Hugo Awards 2020: Novelette Nominees

For whatever reason, I felt that this slate wasn’t as strong as in the Short Story category, probably because I spent less time being impressed by the entries, bar the one I’m going to vote for. I mean, there weren’t any bad stories here, but I’d expect better from what’s essentially a Year’s Best list. Let’s go over the ones I won’t be voting for first.

The Archronology of Love by Caroline M. Yoachim (Lightspeed, April 2019) is fine. It’s about travel through space and time, and it’s about love and grief and first contact. It’s… fine. Competently written but hardly ground-breaking.

The Blur In The Corner Of Your Eye by Sarah Pinsker (Uncanny Magazine, July-August 2019) is also fine. The most overtly horror-tinged of this slate of nominees, it’s about a bestselling murder mystery author and her long-suffering assistant who go out to the countryside so the author can work on her next novel. Then the author discovers a dead body, and a whole mess more. It’s a fun, gross story with an ethical dilemma at its heart but again, hardly ground-breaking.

For He Can Creep by Siobhan Carroll (Tor.com, 10 July 2019) is an absolutely darling re-imagination of a chapter in the life of a real-life English poet, as seen through the eyes of his cat, Jeoffry. When my family inevitably gives in to my eldest son’s petitioning and gets a cat, I’m going to lobby to have its middle names be Nighthunter Moppet, after my favorite character in this story.

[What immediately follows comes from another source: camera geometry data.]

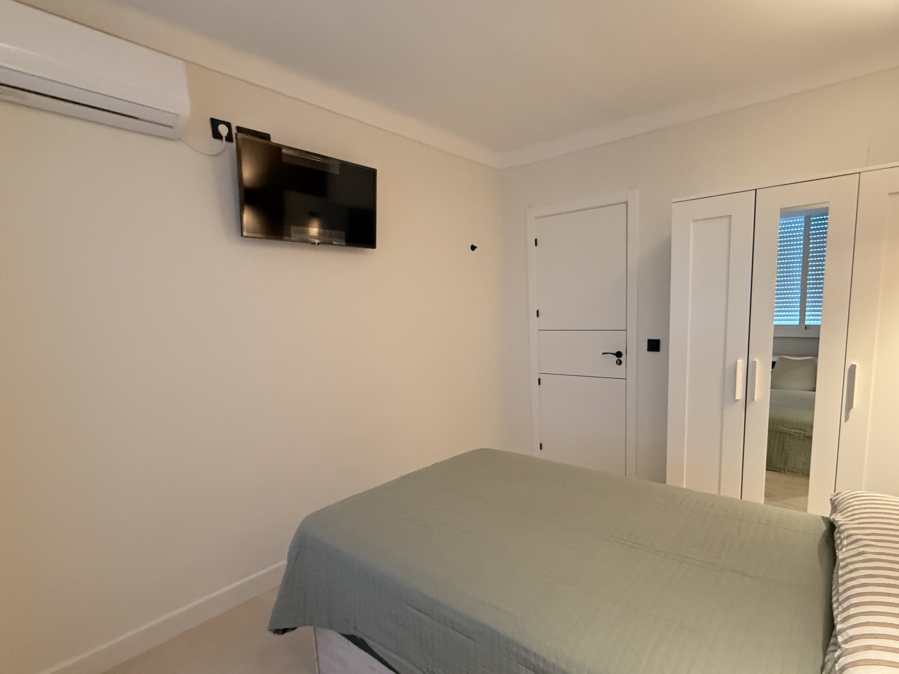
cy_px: 379
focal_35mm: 18
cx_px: 512
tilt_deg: -8.2
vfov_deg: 71.3
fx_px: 467
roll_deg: +2.7
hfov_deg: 87.2
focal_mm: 2.22
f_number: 2.2
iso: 640
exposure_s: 1/60
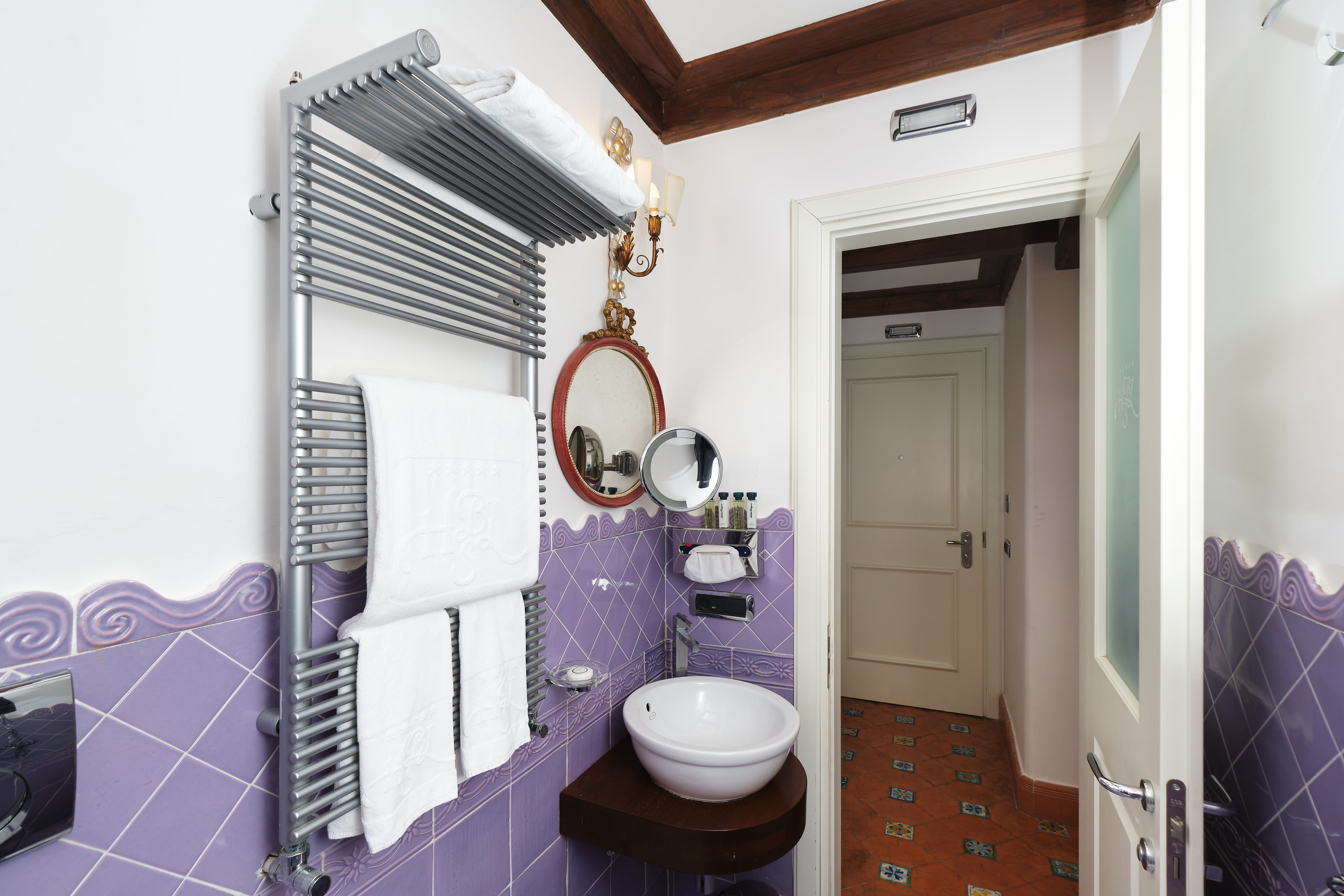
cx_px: 672
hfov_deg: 100.4
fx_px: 560
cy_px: 448
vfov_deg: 77.3
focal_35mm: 15
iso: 160
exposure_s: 1/125
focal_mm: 10
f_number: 4.5
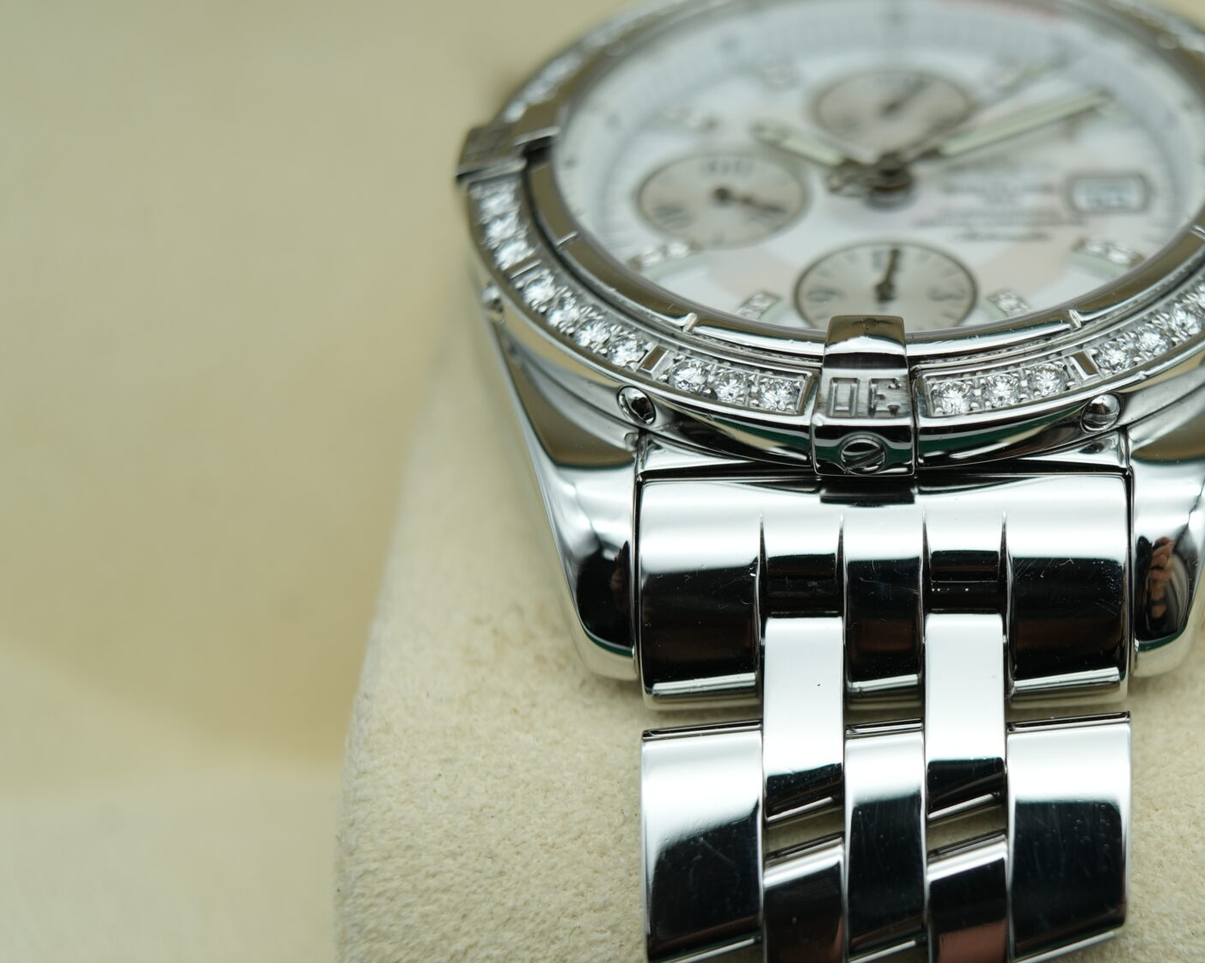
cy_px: 611
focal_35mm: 60
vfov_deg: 25.3
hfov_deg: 30.9
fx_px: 2139
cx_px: 914
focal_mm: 35
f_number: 5
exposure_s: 1/250
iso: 400
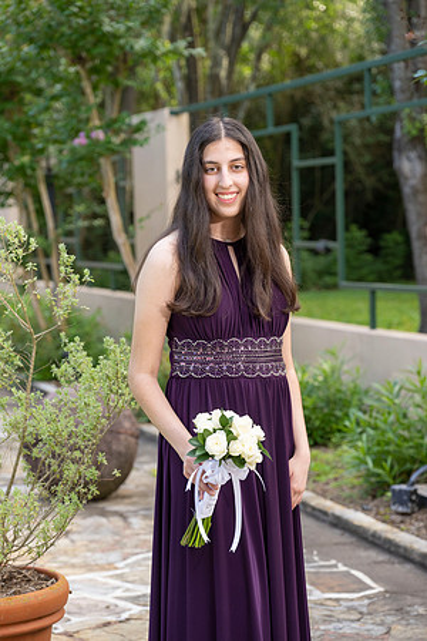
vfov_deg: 22.1
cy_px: 320
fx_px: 1637
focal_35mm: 92
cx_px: 214
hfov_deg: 14.9
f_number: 5
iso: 500
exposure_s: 1/200
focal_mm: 92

We finally get to more out-of-the-ordinary stuff with Away With The Wolves by Sarah Gailey (Uncanny Magazine: Disabled People Destroy Fantasy Special Issue, September/October 2019). A young woman whose human life is one of constant, debilitating pain finds escape in her ability to become a wolf, but suffers guilt over the very idea of escape. It’s a thoughtful allegory for what disabled people fear they “owe” society due to ableist pressures.

A thought experiment of a different kind is explored in Omphalos by Ted Chiang (Exhalation (Borzoi/Alfred A. Knopf; Picador)) (currently unavailable to read for free online. Legally anyway.) In a world which science can prove was Intelligently Designed, a new discovery could shake the foundations of faith for millions. So, serious question as a Muslim: who besides (some) Christians ascribes to this Intelligent Design stuff? Muslims are taught that numbers in scripture are allegorical especially in re time (i.e. God’s concept of seven days != a human concept of seven days, and it’s okay for our puny little brains to not be able to grok the scope) so the whole movement to “prove” that evolution is fake and the Earth is only several thousand years old seems incredibly naive and pointless to us. Anyway, I started out enjoying this novelette before I realized it was less a sci-fi story with faith elements and more a faith story with sci-fi elements. Definitely an original idea tho.

Finally, we come to my favorite of the bunch, Emergency Skin by N.K. Jemisin (Forward Collection (Amazon)). Cleverly subverting the Dying Earth trope, it’s fresh, funny and progressive, and I’m almost tempted to get the Audible version so I can hear Jason Isaacs give life to the waspish voice of the narrating AI. Everyone should read this novelette that I’m choosing as my best of 2020.